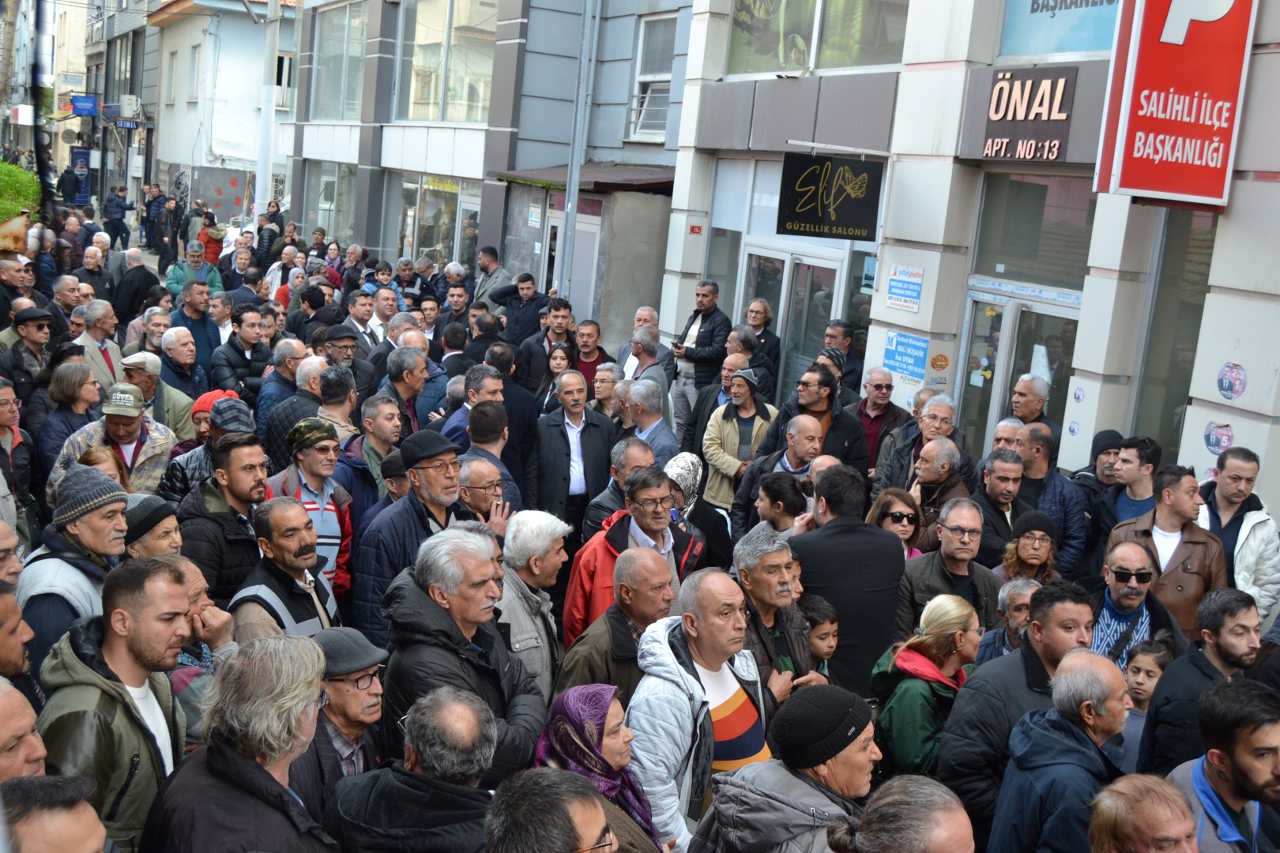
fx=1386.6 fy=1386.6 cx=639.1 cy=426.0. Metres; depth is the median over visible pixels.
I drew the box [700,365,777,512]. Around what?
person
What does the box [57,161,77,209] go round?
person
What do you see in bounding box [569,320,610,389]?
man
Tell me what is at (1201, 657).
man
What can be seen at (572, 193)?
pole
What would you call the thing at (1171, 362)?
shop window
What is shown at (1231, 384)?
round sticker
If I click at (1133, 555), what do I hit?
man
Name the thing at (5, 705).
man
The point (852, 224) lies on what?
hanging sign
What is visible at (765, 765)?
man
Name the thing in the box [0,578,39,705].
man
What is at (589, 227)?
door
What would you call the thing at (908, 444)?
man
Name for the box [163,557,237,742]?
man
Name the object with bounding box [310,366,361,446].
man
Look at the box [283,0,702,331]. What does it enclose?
grey building
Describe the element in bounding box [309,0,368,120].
window
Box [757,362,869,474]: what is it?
man
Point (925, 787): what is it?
man
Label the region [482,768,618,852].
man
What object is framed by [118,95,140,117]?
air conditioner
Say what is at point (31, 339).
man
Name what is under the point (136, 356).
man
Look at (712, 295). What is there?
man
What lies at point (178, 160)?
white building
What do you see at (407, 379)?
man
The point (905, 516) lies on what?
woman
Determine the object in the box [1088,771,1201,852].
man
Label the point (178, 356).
man
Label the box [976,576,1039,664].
man
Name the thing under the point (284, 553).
man
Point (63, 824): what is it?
man
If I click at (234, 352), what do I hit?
man
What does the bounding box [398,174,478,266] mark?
shop window
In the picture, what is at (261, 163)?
utility pole
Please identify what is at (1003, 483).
man
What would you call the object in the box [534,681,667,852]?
woman
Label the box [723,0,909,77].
window
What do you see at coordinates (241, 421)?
man
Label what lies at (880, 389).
man
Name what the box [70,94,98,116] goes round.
blue sign
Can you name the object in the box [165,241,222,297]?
man
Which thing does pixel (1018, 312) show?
glass door
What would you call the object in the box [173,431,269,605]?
man
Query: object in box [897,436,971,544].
man
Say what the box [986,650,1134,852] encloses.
man
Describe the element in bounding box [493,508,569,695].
man
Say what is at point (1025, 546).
woman
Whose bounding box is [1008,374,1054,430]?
man
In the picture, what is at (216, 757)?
man
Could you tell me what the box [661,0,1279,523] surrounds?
building
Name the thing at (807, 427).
man
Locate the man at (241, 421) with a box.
[161,392,258,499]
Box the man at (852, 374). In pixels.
[822,320,866,399]
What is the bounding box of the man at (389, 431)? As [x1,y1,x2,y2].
[338,394,402,514]
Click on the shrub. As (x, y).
(20, 172)
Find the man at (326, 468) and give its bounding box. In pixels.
[266,414,356,603]
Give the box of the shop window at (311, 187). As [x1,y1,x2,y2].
[304,160,357,241]
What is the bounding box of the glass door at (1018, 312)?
[956,284,1078,457]
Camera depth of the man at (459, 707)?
3.58 m
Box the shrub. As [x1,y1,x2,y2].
[0,158,41,220]
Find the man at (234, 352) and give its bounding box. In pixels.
[210,308,271,403]
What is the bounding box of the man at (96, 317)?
[71,298,125,388]
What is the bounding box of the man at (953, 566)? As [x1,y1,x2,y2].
[896,495,1001,634]
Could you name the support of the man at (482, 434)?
on the ground
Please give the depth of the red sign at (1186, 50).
9.24 m
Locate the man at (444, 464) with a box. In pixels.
[348,436,478,647]
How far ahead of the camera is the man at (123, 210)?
35.16 m
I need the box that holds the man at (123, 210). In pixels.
[101,184,131,247]
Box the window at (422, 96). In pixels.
[398,0,495,123]
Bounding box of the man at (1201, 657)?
[1137,587,1268,776]
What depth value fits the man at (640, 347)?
11.89 m
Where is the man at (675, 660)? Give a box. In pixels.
[625,564,774,852]
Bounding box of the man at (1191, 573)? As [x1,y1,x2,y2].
[1109,462,1230,635]
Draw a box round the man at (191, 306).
[167,282,222,376]
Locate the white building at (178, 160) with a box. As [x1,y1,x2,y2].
[150,0,296,225]
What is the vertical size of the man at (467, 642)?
1.343 m
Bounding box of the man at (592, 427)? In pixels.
[530,369,618,540]
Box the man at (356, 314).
[337,289,382,351]
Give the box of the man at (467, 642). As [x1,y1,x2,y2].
[377,521,546,781]
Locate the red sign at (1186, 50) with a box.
[1092,0,1257,209]
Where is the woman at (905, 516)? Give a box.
[865,487,925,559]
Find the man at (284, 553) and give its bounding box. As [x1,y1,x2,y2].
[227,497,341,640]
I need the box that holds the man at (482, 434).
[460,401,519,515]
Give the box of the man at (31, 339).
[0,308,56,403]
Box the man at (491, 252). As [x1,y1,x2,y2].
[465,244,511,305]
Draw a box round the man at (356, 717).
[288,627,390,812]
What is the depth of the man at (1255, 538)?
7.46 m
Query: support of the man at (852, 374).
on the ground
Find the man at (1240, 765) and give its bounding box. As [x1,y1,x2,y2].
[1160,677,1279,852]
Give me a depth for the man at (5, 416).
7.78 m
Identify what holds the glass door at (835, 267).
in the building at (1274, 190)
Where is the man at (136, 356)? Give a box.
[122,347,198,439]
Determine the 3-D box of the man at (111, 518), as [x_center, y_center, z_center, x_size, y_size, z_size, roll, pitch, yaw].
[-2.120,0.751,5.171,0.486,1.177,0.579,6,10,4]
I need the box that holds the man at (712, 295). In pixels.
[667,278,730,430]
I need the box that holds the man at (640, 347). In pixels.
[613,327,673,399]
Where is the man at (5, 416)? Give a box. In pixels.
[0,376,35,537]
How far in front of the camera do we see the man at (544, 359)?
13.49 m
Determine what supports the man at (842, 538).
on the ground
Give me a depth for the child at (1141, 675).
5.47 m
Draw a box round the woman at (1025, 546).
[998,512,1061,590]
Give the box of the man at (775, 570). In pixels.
[729,528,821,710]
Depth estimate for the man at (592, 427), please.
9.07 m
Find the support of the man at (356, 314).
on the ground
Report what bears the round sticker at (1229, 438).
attached to the building at (1274, 190)
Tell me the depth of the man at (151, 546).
5.52 m
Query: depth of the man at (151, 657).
3.86 m
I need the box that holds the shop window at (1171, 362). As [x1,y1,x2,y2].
[1133,209,1216,461]
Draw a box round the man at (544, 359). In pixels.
[515,297,574,387]
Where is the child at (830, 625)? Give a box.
[799,595,839,675]
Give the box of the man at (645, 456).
[585,434,659,543]
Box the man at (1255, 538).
[1200,445,1279,617]
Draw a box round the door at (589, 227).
[544,203,601,317]
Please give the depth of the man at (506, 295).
15.39 m
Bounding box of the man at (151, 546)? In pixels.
[120,493,183,561]
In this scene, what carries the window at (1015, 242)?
in the building at (1274, 190)
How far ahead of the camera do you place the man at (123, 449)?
7.42 m
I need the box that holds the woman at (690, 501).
[665,450,730,567]
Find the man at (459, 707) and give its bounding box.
[321,684,500,852]
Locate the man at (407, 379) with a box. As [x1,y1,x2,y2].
[374,346,437,437]
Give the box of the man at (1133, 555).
[1088,538,1187,667]
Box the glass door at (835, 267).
[740,242,843,404]
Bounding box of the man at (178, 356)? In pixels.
[156,326,207,418]
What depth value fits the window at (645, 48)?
19.11 m
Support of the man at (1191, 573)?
on the ground
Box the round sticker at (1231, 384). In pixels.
[1216,361,1248,400]
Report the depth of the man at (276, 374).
9.93 m
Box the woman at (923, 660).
[868,594,984,781]
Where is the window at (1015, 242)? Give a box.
[970,169,1094,296]
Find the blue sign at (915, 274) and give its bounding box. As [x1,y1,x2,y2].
[885,263,923,311]
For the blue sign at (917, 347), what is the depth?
12.21 m
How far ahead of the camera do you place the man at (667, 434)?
9.44 m
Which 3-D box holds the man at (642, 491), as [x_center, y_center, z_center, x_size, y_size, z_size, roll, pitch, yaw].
[-0.022,0.778,6.594,0.611,1.152,0.591,-1,12,-30]
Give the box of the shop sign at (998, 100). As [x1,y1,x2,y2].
[978,66,1076,161]
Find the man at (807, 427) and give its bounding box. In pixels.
[731,414,826,531]
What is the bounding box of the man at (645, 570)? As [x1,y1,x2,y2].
[556,545,679,693]
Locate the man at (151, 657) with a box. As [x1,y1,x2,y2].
[36,557,197,852]
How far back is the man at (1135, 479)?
8.15 m
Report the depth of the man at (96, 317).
10.85 m
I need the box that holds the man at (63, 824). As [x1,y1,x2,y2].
[0,774,110,852]
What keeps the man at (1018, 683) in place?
on the ground
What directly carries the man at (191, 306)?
on the ground
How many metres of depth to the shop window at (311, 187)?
29.63 m
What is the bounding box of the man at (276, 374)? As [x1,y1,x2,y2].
[255,340,315,450]
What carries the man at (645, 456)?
on the ground
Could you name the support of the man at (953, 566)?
on the ground
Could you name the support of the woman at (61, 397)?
on the ground
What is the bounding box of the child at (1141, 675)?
[1119,639,1176,769]
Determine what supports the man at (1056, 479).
on the ground
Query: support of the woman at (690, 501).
on the ground
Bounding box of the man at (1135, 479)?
[1101,435,1161,528]
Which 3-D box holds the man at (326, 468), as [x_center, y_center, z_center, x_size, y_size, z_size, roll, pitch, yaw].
[-1.710,0.572,6.991,0.525,1.241,0.531,-1,12,-30]
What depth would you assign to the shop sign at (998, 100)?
11.39 m
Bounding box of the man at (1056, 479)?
[1012,425,1089,574]
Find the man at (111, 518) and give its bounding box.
[19,466,132,684]
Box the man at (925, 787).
[827,775,975,852]
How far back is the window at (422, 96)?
22.99 m
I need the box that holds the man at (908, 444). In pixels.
[870,393,967,495]
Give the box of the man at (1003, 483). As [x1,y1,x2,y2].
[971,445,1038,564]
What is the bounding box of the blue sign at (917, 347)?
[880,329,929,382]
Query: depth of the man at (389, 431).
8.00 m
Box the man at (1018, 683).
[937,580,1095,849]
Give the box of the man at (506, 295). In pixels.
[486,271,552,345]
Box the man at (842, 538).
[785,465,905,696]
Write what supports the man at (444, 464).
on the ground
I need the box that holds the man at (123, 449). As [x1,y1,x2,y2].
[46,382,179,506]
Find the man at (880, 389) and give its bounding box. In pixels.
[849,365,912,473]
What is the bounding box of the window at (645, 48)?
[628,11,674,140]
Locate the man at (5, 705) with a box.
[0,673,46,781]
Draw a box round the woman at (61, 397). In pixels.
[29,361,105,488]
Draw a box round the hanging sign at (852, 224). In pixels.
[776,148,881,239]
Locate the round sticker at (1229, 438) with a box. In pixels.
[1203,420,1234,455]
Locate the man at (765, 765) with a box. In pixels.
[685,687,882,852]
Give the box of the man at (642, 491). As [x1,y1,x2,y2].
[563,466,706,643]
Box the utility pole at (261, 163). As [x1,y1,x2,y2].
[253,0,281,219]
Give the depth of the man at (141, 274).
17.15 m
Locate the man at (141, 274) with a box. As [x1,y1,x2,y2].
[112,245,165,326]
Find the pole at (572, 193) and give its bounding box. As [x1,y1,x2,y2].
[557,0,598,305]
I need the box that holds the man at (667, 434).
[621,380,679,466]
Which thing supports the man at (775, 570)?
on the ground
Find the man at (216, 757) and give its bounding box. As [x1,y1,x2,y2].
[139,632,341,852]
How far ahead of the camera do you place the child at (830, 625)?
5.89 m
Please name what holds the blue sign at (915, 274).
attached to the building at (1274, 190)
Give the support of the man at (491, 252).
on the ground
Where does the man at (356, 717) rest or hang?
on the ground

━━━━━━━━━━━━━━━━━━━━

▶ [EXERCISE REQUIREMENTS] Repeat exactly the lines starting at the line with "Give the support of the man at (491, 252)." and ending with the final line of the entries. Include nothing else.

▶ [RESPONSE]
Give the support of the man at (491, 252).
on the ground
Where does the man at (356, 717) rest or hang?
on the ground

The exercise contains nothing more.